What is being asked: An exact copy of the data is required; the images should not appear in it.

Stored records:

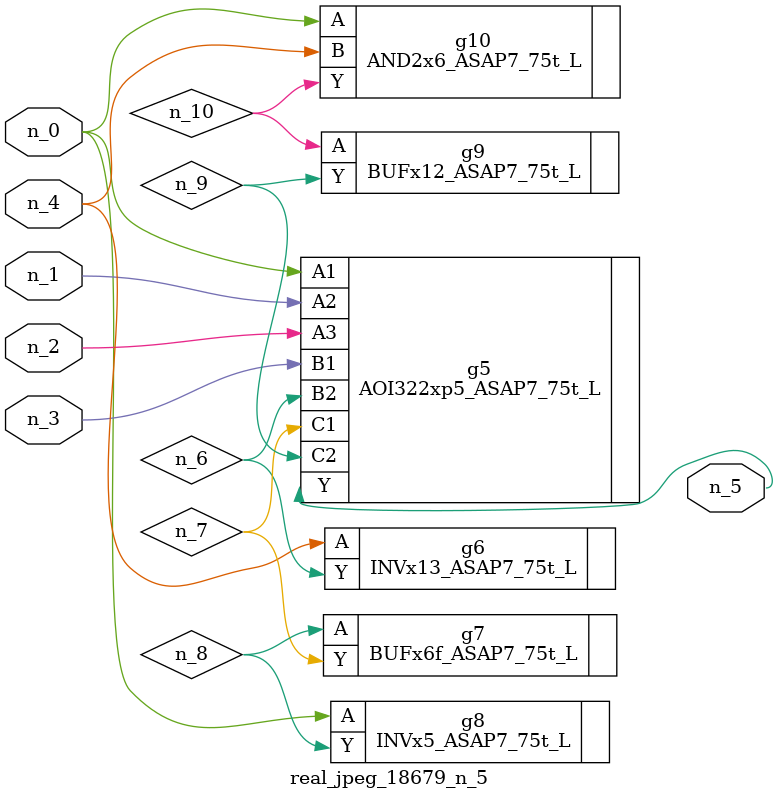
<source format=v>
module real_jpeg_18679_n_5 (n_4, n_0, n_1, n_2, n_3, n_5);

input n_4;
input n_0;
input n_1;
input n_2;
input n_3;

output n_5;

wire n_8;
wire n_6;
wire n_7;
wire n_10;
wire n_9;

AOI322xp5_ASAP7_75t_L g5 ( 
.A1(n_0),
.A2(n_1),
.A3(n_2),
.B1(n_3),
.B2(n_6),
.C1(n_7),
.C2(n_9),
.Y(n_5)
);

INVx5_ASAP7_75t_L g8 ( 
.A(n_0),
.Y(n_8)
);

AND2x6_ASAP7_75t_L g10 ( 
.A(n_0),
.B(n_4),
.Y(n_10)
);

INVx13_ASAP7_75t_L g6 ( 
.A(n_4),
.Y(n_6)
);

BUFx6f_ASAP7_75t_L g7 ( 
.A(n_8),
.Y(n_7)
);

BUFx12_ASAP7_75t_L g9 ( 
.A(n_10),
.Y(n_9)
);


endmodule
</source>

Reply to the task:
<source format=v>
module real_jpeg_18679_n_5 (n_4, n_0, n_1, n_2, n_3, n_5);

input n_4;
input n_0;
input n_1;
input n_2;
input n_3;

output n_5;

wire n_8;
wire n_6;
wire n_7;
wire n_10;
wire n_9;

AOI322xp5_ASAP7_75t_L g5 ( 
.A1(n_0),
.A2(n_1),
.A3(n_2),
.B1(n_3),
.B2(n_6),
.C1(n_7),
.C2(n_9),
.Y(n_5)
);

INVx5_ASAP7_75t_L g8 ( 
.A(n_0),
.Y(n_8)
);

AND2x6_ASAP7_75t_L g10 ( 
.A(n_0),
.B(n_4),
.Y(n_10)
);

INVx13_ASAP7_75t_L g6 ( 
.A(n_4),
.Y(n_6)
);

BUFx6f_ASAP7_75t_L g7 ( 
.A(n_8),
.Y(n_7)
);

BUFx12_ASAP7_75t_L g9 ( 
.A(n_10),
.Y(n_9)
);


endmodule
</source>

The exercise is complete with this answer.